# EXERCISE TASKS
**1.** Name every kind of tree that the Haughton crater text below says made up the forest around the Early Miocene crater lake.
**2.** According to the Haughton crater text below, what is the maximum thickness of the Haughton Formation?

======== SUPPLIED TEXT

At 75° north latitude, it is one of the highest-latitude impact craters known. The temperature is below the freezing point of water for much of the year, and the limited vegetation is slow-growing, leading to very little weathering. For this reason Haughton retains many geological features that lower-latitude craters lose to erosion.

Because Haughton's geology and climatology are as close to Mars-like as can be had on Earth, Haughton and its environs have been dubbed by scientists working there as "Mars on Earth". For example, the centre of the crater contains impact breccia (ejected rock which has fallen back into the impact zone and partially re-welded) that is permeated with permafrost, thus creating a close analogue to what may be expected at crater sites on a cold, wet Mars. The Mars Institute and the SETI Institute operate the Haughton–Mars Project at this site, designed to test many of the challenges of life and work on Mars. The non-profit Mars Society also operates the Flashline Mars Arctic Research Station (FMARS) at this site and conducts similar research.

== Sedimentary basin and fossils ==
The western-central part of the structure is partially filled by a post-impact sedimentary basin with a geological unit called the Haughton Formation composed of mudstone and siltstone, which reaches a maximum thickness of 48 m, that contains fossils of animals and plants, that lived in the region during the Early Miocene, around 24-21 million years ago. At this time, the region had a cool temperate climate, with the Haughton Formation being deposited in a large lake formed by the crater, which was surrounded by a forest including pine, hazel, birch and alder, with lesser amounts of larch, cypress and elm. Animal fossils found in the Haughton Formation include the early seal-relative Puijila darwini, a shrew belonging to the extinct subfamily Heterosoricinae resembling Domnina, a leporid rabbit resembling Desmatolagus, an artiodactyl of uncertain affinities, the primitive rhinoceros Epiaceratherium, an indeterminate swan, a trout (Eosalmo) and a smelt (cf. Osmerus).

================
======== EXTRACTED RECORDS

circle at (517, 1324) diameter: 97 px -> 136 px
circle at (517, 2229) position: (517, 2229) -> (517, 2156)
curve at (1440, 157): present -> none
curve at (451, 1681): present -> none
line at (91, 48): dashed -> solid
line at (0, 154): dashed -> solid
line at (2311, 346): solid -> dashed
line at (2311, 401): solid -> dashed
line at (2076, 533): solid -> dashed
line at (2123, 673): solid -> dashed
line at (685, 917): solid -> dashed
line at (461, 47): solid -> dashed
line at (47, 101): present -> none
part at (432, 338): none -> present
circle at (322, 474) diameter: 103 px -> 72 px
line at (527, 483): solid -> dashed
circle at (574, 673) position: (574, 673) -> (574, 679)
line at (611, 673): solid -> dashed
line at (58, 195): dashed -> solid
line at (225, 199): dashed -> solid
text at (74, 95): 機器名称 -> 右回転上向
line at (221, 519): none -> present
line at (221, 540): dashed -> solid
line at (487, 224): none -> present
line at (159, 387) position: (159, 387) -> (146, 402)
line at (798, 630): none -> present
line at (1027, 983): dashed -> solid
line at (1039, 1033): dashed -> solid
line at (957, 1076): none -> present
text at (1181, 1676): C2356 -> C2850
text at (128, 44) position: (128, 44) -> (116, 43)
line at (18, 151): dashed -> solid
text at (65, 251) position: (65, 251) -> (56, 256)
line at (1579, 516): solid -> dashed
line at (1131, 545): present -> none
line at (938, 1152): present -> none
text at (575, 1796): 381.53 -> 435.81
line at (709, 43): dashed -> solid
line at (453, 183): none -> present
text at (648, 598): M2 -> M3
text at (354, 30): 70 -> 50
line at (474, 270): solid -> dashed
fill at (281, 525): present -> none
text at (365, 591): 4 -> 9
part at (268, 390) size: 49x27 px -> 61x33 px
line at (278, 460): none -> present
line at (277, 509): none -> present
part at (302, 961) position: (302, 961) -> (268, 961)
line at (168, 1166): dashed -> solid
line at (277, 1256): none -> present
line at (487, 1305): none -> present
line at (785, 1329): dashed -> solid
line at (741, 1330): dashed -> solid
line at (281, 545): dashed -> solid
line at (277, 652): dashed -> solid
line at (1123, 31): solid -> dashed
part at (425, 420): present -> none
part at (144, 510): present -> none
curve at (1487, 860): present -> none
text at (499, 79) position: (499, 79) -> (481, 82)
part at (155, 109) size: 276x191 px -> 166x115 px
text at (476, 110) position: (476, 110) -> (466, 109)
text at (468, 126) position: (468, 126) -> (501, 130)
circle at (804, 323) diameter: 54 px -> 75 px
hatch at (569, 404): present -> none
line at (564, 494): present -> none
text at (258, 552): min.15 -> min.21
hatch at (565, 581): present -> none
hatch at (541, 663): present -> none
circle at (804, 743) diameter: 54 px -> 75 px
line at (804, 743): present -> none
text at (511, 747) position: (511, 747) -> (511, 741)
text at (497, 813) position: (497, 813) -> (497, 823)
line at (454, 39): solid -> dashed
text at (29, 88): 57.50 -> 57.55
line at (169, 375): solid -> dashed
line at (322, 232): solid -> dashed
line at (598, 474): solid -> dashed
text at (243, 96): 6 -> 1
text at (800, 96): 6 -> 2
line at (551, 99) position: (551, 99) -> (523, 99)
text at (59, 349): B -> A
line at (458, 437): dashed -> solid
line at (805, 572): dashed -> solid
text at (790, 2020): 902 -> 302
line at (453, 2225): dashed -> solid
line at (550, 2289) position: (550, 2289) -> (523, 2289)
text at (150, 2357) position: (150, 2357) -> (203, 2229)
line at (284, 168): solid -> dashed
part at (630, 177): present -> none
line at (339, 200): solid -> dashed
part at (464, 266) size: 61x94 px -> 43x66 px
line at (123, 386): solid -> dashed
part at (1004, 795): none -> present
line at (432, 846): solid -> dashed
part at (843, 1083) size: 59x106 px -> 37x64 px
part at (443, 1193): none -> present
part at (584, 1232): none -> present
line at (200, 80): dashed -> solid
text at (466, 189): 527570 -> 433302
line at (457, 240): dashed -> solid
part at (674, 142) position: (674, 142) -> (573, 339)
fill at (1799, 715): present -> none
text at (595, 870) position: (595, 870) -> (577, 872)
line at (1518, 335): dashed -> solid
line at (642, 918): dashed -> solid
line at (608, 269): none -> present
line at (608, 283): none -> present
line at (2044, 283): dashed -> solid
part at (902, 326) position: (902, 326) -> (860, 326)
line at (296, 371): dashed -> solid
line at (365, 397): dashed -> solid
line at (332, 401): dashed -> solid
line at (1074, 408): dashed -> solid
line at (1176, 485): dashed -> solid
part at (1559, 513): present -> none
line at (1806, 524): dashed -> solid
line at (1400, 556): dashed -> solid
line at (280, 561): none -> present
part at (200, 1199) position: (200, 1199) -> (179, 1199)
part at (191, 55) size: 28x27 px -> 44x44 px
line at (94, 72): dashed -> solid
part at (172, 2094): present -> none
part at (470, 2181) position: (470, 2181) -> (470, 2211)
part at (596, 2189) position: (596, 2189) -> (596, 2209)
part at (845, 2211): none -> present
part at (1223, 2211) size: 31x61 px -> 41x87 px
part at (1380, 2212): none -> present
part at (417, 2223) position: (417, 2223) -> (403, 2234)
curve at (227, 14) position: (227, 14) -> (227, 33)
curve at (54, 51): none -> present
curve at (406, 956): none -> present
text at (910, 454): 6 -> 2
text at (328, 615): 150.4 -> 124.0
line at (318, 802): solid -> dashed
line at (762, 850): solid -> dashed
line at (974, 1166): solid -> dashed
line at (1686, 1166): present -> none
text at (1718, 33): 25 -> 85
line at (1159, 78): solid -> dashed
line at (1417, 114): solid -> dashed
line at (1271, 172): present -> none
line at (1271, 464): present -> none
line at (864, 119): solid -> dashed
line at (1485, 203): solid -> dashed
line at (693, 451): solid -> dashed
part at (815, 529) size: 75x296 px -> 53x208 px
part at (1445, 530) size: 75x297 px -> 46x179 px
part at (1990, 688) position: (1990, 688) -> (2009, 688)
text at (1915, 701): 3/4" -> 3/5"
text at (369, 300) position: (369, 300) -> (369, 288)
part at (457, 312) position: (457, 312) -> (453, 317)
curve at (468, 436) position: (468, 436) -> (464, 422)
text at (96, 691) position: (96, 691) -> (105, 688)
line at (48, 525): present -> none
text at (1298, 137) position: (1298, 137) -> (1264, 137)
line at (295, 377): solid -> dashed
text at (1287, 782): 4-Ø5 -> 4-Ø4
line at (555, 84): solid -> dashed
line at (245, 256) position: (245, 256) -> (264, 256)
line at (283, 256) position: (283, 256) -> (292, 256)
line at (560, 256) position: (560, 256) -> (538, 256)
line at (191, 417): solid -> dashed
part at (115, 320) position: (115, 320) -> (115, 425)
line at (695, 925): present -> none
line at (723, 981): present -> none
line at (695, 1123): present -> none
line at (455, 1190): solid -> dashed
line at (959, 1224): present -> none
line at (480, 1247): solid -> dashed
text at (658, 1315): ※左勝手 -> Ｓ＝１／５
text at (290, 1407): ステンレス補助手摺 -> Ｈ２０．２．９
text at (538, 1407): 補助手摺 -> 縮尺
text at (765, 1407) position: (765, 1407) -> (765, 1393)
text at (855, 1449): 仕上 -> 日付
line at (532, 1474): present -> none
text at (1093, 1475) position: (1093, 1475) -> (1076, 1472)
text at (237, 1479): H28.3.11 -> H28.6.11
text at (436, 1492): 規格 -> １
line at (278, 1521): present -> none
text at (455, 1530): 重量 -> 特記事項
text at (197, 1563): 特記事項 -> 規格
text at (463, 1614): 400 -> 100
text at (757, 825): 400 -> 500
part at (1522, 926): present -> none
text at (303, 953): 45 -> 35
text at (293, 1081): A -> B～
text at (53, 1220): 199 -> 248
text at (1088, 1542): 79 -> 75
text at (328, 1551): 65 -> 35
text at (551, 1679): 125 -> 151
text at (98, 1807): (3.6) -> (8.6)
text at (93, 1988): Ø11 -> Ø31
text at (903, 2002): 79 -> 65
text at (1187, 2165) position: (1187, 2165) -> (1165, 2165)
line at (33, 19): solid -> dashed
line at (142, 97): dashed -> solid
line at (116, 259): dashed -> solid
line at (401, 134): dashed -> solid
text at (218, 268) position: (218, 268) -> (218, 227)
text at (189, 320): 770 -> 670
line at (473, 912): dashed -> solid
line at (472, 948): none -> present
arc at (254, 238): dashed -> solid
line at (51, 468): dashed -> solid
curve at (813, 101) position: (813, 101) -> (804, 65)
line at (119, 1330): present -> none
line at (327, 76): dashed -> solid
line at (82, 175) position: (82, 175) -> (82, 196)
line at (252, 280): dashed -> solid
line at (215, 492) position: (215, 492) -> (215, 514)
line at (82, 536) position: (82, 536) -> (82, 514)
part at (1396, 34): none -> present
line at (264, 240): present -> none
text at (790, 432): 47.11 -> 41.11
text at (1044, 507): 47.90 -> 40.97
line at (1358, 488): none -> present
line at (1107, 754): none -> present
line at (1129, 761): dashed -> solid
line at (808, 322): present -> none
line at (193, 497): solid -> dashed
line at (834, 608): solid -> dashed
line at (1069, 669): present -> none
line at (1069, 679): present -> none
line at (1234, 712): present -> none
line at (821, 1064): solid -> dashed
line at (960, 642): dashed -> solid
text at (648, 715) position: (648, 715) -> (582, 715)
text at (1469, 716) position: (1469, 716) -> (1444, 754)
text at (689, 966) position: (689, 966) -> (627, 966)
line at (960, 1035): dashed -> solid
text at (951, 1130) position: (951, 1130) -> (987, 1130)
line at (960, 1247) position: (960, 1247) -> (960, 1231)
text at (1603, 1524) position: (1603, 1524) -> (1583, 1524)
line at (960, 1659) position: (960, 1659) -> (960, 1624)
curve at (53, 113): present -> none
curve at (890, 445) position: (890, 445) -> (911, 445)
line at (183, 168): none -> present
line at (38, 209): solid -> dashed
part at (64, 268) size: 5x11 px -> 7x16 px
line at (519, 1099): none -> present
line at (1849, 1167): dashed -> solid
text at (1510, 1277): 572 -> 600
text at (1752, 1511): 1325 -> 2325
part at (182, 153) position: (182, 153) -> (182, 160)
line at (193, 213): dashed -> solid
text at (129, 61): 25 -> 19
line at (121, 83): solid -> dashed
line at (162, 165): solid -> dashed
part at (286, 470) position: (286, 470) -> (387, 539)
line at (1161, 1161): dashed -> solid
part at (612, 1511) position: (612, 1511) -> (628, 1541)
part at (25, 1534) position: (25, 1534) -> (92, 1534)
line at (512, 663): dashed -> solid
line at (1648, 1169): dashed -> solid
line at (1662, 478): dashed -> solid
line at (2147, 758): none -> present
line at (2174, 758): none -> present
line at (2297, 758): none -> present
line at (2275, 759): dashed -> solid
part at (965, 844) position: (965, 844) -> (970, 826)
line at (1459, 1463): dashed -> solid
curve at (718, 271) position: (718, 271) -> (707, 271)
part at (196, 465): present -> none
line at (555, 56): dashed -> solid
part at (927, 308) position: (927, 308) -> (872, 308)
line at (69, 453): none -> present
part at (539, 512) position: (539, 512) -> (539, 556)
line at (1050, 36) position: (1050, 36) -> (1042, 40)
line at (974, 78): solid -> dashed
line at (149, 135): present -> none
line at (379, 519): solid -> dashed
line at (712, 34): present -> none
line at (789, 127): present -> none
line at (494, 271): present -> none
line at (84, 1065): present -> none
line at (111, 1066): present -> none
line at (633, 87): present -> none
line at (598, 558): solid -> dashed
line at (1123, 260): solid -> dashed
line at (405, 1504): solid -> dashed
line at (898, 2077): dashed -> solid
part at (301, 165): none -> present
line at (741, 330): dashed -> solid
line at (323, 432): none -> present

================

# COMPLETED EXERCISE
**1.** Pine, hazel, birch, alder, larch, cypress and elm

**2.** 48 m